__Quoted passage__.
Evolution: 2025 Financial Model and Valuation Update
What is the fair value of Evolution?
2024 was a year to forget for Evolution, as it faced several negative catalysts, including labour strikes at its Georgian studio, cyber-attacks in Asia, an increased tax rate, and significant foreign exchange headwinds.
After the stock declined by 27% in 2024, what is Evolution’s fair value today, and is it a buy?
In this update, I present a revised financial model and fair value assessment. The starting point for this analysis is the 2024 financial results. I have already shared a detailed Q4 2024 earnings analysis, which can be accessed via the link below.
Discounted Cash Flow Analysis
Future cash flows have been projected over ten years using a 10% discount rate. Previous models were based on a five-year period, which resulted in most of the value being attributed to the terminal component. To reduce reliance on this assumption, I have extended the projection period. A terminal growth rate of 2.5% has been applied, reflecting the quality of the underlying business, with a conservative approach taken for future assumptions.
A 9% revenue CAGR is projected from 2024 to 2034, revised downwards from last year’s model to reflect the slowdown in 2024. My projection assumes that the negative impact of foreign exchange rates on Evolution’s revenue will persist. In Q4 2024, Evolution’s revenue was negatively impacted by 4 percentage points due to FX, growing by 12% instead of 16% in underlying currencies.
The EBITDA margin is forecast to be 67% in 2025, in line with management’s guidance range of 66% to 68%, before tapering to 64% over the next ten years. This is largely unchanged from last year’s projections, which factored in the additional studios required in each U.S. state as part of global expansion. I expect Evolution’s incremental margins to decline over time, given management’s clear focus on regulated markets, which generally have lower margins than unregulated counterparts.

__Supplied data__.
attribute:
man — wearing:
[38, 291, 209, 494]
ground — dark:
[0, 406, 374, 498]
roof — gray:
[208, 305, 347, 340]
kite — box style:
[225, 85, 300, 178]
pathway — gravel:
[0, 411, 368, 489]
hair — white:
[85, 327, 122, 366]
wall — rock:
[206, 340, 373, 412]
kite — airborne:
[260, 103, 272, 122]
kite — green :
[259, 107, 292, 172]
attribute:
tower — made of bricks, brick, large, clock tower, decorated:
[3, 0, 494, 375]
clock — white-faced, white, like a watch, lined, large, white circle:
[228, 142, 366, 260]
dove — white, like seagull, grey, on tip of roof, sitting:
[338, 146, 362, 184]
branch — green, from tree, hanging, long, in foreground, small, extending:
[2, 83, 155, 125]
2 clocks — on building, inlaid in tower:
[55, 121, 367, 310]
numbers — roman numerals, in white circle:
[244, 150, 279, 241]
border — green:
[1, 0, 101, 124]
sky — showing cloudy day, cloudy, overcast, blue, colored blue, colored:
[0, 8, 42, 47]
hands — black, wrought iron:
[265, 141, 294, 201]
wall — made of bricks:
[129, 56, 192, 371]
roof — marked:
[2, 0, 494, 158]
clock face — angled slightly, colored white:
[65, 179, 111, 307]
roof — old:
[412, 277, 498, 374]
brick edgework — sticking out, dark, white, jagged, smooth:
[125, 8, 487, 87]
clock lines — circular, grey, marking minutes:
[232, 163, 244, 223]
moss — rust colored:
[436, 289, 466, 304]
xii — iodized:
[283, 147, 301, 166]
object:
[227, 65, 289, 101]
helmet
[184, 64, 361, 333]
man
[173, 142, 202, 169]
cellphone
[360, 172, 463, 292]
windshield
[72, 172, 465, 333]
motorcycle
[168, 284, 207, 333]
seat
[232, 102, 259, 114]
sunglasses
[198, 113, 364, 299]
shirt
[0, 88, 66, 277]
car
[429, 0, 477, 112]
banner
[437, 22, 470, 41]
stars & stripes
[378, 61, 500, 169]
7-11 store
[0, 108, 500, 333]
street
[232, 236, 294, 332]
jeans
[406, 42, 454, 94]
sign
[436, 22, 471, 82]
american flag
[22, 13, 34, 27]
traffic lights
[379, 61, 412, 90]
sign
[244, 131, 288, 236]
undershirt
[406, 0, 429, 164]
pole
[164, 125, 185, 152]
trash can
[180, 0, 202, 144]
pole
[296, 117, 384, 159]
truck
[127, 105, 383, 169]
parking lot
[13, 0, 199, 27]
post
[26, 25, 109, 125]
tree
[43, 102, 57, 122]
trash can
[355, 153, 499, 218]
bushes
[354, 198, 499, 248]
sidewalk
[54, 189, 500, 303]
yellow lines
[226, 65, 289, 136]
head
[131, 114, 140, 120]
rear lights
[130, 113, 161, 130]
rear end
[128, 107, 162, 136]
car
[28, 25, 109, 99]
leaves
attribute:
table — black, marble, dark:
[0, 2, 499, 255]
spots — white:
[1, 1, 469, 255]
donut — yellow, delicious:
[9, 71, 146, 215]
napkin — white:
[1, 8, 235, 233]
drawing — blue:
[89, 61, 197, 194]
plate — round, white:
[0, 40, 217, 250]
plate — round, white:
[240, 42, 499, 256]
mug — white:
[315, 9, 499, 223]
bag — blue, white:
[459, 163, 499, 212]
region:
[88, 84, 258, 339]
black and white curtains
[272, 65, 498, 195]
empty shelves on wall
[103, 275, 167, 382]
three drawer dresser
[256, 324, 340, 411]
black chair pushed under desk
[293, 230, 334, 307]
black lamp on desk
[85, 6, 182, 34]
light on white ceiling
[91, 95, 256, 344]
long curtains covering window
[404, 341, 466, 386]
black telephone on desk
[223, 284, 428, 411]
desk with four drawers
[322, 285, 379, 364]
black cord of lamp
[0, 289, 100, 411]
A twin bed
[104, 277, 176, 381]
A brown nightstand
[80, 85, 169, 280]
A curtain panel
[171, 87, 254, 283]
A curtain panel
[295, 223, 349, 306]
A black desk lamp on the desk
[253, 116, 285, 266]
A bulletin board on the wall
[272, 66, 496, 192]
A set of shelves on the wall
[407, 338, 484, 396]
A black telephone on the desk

__Task__.
Reproduce the Evolution valuation update from above word for word, from its title through the final sentence.

__Reply to the task__.
Evolution: 2025 Financial Model and Valuation Update
What is the fair value of Evolution?
2024 was a year to forget for Evolution, as it faced several negative catalysts, including labour strikes at its Georgian studio, cyber-attacks in Asia, an increased tax rate, and significant foreign exchange headwinds.
After the stock declined by 27% in 2024, what is Evolution’s fair value today, and is it a buy?
In this update, I present a revised financial model and fair value assessment. The starting point for this analysis is the 2024 financial results. I have already shared a detailed Q4 2024 earnings analysis, which can be accessed via the link below.
Discounted Cash Flow Analysis
Future cash flows have been projected over ten years using a 10% discount rate. Previous models were based on a five-year period, which resulted in most of the value being attributed to the terminal component. To reduce reliance on this assumption, I have extended the projection period. A terminal growth rate of 2.5% has been applied, reflecting the quality of the underlying business, with a conservative approach taken for future assumptions.
A 9% revenue CAGR is projected from 2024 to 2034, revised downwards from last year’s model to reflect the slowdown in 2024. My projection assumes that the negative impact of foreign exchange rates on Evolution’s revenue will persist. In Q4 2024, Evolution’s revenue was negatively impacted by 4 percentage points due to FX, growing by 12% instead of 16% in underlying currencies.
The EBITDA margin is forecast to be 67% in 2025, in line with management’s guidance range of 66% to 68%, before tapering to 64% over the next ten years. This is largely unchanged from last year’s projections, which factored in the additional studios required in each U.S. state as part of global expansion. I expect Evolution’s incremental margins to decline over time, given management’s clear focus on regulated markets, which generally have lower margins than unregulated counterparts.